▶ _PROBLEM DETAILS_
Please work out how many lines in the data below hold the word "Picture", and state only the number.

▶ _INFORMATION PROVIDED_
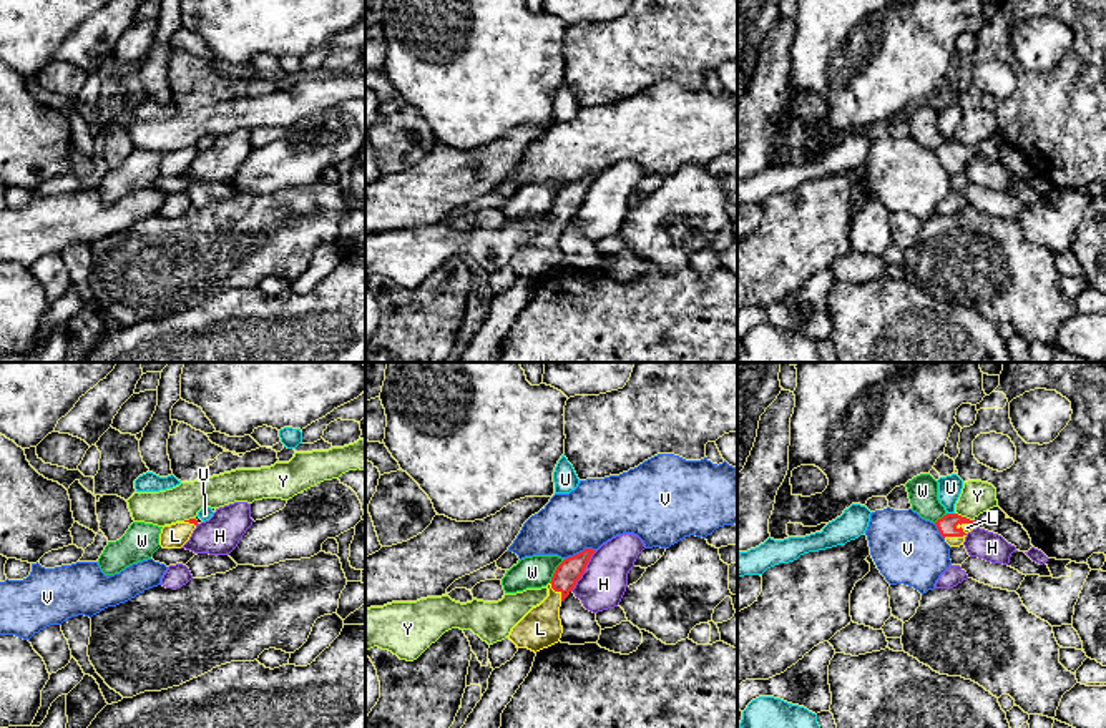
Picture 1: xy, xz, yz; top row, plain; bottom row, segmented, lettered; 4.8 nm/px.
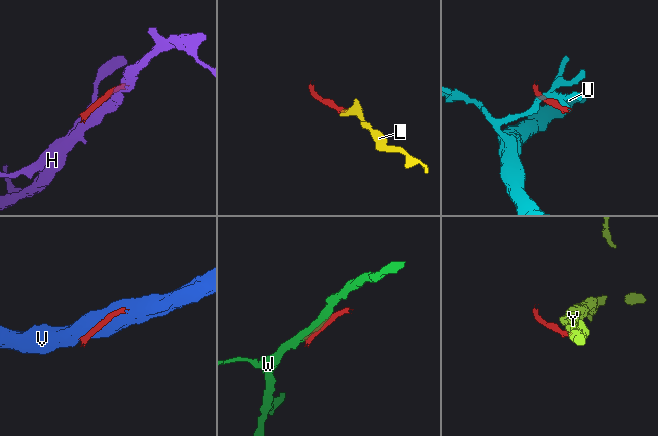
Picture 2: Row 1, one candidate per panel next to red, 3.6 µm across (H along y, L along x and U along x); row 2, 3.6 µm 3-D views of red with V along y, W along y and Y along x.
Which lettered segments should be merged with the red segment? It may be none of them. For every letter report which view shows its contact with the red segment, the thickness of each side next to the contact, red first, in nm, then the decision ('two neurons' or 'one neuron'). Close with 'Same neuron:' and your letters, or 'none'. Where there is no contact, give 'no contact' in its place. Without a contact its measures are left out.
H: xz | 120/220 nm | two neurons
L: xz | 120/190 nm | one neuron
U: yz | 100/110 nm | two neurons
V: xz | 120/300 nm | two neurons
W: xz | 120/160 nm | two neurons
Y: yz | 100/160 nm | two neurons
Same neuron: L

▶ _ANSWER_
2